La revendication d’Amundsen quant au passage du Nord-Ouest (1975)
Comme l’été 1905 avançait, Amundsen a décidé que le temps était venu de reprendre la route. L’équipement scientifique qui, depuis dix-neuf mois, enregistrait les données magnétiques, a été démantelé et empaqueté. Les Esquimaux ont reçu des cadeaux inestimables comme des boîtes vides de fer-blanc et divers morceaux de bois. Un traîneau de rechange a été donné à une famille qui avait un fils handicapé que ses parents tiraient sur une peau de phoque depuis des années. Le jeune homme, qui avait la réputation d’être un sorcier, a donné à Amundsen son bandeau magique en peau de daim pour le remercier. Lorsqu’il avait quitté l’Observatoire maritime allemand à Hambourg, Amundsen avait promis au professeur Neumayer de laisser sa photo aussi près du Nord magnétique que possible. Cette promesse fut dûment remplie à un moment où aucun Esquimau curieux n’était présent. Comme juin tirait à sa fin, le temps s’est réchauffé, la neige a fondu et des canaux ont commencé à s’ouvrir dans la glace. Tous les présages annonçaient une aussi bonne année pour la navigation que celle de 1903. A la fin de juillet un étang d’eau fraîche près du bateau a tenu lieu de piscine. Les Esquimaux ont regardé avec stupéfaction, mais n’ont pas tenté d’imiter les blancs qui étaient fous à n’en pas douter. Un Esquimau qu’ils avaient l’intention de ramener au pays avec eux a eu une crise de nerfs à la dernière minute: il avait peur d’être tué par les blancs. Lorsque Amundsen a soutenu que, bien au contraire, les Kablunas étaient des anges de bienveillance, l’Esquimau a montré du doigt les terribles photos de la guerre des Boers qu’il avait vues dans un magazine illustré dans la cabine du navire. Après cela, un autre Esquimau s’est porté volontaire pour le poste d’homme blanc honoraire et on lui a alors fait un récurage protocolaire et on l’a saupoudré d’insecticide. Lorsque tout fut prêt pour le départ, le port était libre de glaces et la glace dans le détroit de Rae était bleue, indiquant une fonte prochaine. Le 13 août le Gjōa a pris la mer vers l’ouest. Le vent venait du nord-est et brisait la glace.
Amundsen était lancé – comme il a dit – sur le plus fascinant de tous les problèmes d’exploration depuis les débuts de l’humanité, la découverte du passage du Nord-Ouest. Le temps était mauvais – une brume épaisse et un vent contraire et changeant.
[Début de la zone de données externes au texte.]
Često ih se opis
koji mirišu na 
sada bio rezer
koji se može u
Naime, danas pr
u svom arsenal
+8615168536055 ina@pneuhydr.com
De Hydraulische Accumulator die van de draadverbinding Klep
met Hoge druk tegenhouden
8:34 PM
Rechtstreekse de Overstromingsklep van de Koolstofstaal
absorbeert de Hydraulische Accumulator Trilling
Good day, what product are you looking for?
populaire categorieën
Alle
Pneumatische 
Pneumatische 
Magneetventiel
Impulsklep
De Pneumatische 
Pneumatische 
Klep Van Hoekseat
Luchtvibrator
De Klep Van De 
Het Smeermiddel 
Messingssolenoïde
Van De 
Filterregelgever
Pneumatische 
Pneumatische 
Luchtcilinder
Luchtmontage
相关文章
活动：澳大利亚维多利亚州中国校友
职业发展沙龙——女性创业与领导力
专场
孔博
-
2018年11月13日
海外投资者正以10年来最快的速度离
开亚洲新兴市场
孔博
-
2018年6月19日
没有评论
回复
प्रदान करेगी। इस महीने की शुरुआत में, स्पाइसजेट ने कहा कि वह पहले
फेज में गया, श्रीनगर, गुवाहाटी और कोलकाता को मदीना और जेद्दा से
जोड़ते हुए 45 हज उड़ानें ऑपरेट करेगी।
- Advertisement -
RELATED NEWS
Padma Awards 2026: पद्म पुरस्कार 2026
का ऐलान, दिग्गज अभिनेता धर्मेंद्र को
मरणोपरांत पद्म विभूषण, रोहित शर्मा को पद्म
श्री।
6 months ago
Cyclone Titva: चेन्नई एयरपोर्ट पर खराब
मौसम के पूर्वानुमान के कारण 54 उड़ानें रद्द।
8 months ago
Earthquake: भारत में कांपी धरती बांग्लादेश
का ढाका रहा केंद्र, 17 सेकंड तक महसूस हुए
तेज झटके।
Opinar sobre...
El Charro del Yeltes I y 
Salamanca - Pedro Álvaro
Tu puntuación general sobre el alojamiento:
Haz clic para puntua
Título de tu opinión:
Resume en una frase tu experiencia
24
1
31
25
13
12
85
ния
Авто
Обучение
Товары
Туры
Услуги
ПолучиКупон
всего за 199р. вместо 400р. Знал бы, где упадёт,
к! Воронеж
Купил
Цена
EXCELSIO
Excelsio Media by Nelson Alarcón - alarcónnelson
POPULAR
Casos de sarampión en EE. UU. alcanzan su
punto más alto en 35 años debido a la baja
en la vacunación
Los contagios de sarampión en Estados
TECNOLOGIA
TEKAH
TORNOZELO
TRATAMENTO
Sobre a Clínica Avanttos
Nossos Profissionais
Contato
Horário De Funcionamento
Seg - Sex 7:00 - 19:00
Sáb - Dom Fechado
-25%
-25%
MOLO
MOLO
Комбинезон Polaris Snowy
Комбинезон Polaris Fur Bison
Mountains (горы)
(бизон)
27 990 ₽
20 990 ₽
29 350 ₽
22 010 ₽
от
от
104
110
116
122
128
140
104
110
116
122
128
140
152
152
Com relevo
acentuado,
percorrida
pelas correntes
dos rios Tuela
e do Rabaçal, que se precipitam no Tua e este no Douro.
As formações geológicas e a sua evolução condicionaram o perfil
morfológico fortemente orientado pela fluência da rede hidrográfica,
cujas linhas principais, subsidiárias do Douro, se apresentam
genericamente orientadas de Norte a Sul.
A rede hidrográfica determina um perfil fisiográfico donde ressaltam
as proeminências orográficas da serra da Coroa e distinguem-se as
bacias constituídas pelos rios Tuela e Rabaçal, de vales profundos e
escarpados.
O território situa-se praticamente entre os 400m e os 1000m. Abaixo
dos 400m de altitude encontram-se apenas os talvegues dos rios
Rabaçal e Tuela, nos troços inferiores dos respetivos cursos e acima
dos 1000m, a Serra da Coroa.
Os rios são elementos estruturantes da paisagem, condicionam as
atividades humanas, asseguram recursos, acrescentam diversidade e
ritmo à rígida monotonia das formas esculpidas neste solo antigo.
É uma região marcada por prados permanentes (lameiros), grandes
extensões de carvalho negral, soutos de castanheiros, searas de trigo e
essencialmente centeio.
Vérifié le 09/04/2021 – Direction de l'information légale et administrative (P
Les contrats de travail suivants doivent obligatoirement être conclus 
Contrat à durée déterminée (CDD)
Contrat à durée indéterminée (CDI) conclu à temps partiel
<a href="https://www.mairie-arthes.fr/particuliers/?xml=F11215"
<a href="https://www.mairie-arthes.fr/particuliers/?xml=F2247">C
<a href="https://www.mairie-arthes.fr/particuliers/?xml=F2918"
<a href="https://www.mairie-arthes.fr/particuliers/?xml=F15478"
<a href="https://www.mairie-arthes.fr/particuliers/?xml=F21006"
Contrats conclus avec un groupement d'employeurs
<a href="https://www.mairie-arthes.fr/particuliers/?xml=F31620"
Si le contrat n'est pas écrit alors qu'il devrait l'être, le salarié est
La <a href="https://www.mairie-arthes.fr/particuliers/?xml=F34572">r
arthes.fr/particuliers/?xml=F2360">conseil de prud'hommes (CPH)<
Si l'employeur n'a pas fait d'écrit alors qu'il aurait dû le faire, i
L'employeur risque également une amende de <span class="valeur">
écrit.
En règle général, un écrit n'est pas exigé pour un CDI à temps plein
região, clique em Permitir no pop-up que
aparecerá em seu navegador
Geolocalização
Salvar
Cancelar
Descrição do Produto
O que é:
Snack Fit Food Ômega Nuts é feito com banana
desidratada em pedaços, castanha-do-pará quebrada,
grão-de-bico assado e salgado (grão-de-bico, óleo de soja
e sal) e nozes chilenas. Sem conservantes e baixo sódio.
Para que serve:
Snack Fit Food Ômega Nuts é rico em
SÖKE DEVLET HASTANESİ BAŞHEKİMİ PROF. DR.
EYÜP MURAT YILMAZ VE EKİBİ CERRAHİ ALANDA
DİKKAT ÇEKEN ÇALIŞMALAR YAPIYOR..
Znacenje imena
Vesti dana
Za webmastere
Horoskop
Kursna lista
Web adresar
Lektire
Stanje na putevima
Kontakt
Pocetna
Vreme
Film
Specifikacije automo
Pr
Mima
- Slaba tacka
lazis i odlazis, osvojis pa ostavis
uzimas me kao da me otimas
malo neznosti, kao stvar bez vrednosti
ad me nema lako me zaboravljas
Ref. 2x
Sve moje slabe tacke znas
Dix brasses et un fond sec, avait rapporté le sondeur. À la pointe Booth ils se sont arrêtés devant de grosses masses de glace dérivant vers eux. Lorsque la brume s’est levée, ils ont vu des îles à l’ouest avec de l’eau claire au-delà. Dans le détroit de Victoria il y avait des bancs de glace d’une rive à l’autre mais la glace était assez détachée pour qu’ils puissent passer. Avançant avec précaution d’un archipel à l’autre, guidé par un homme posté dans le nid-de-corbeau pour signaler la présence de récifs sous l’eau, Amundsen a tracé un parcours tortueux autour de l’île du Roi-Guillaume. Le canal changeait rapidement de profondeur, passant de bas-fonds à haut-fonds, de dix-sept brasses à cinq. Le sondeur et la vigie sonnaient et criaient, regardaient et signalaient, le tout dans une agitation constante, heure après heure, sans repos. À la barre, Amundsen, son cœur battant la chamade, traduisait rapidement les renseignements que lui envoyaient ses hommes en changements de parcours. Un homme se tenait prêt à mouiller l’ancre si l’eau devenait trop peu profonde. Après avoir réussi à se frayer un chemin dans un chaos de rochers pointus en hauts-fonds, ils ont enfin laissé les îles derrière. Le 17 août, ils ont mouillé l’ancre sur la côte ouest du cap Colbourne au sud de la terre de Victoria. De là, ils entreraient dans des eaux que les navires provenant de l’ouest avaient traversées. Ils avaient navigué à travers la section inexplorée du passage du Nord-Ouest.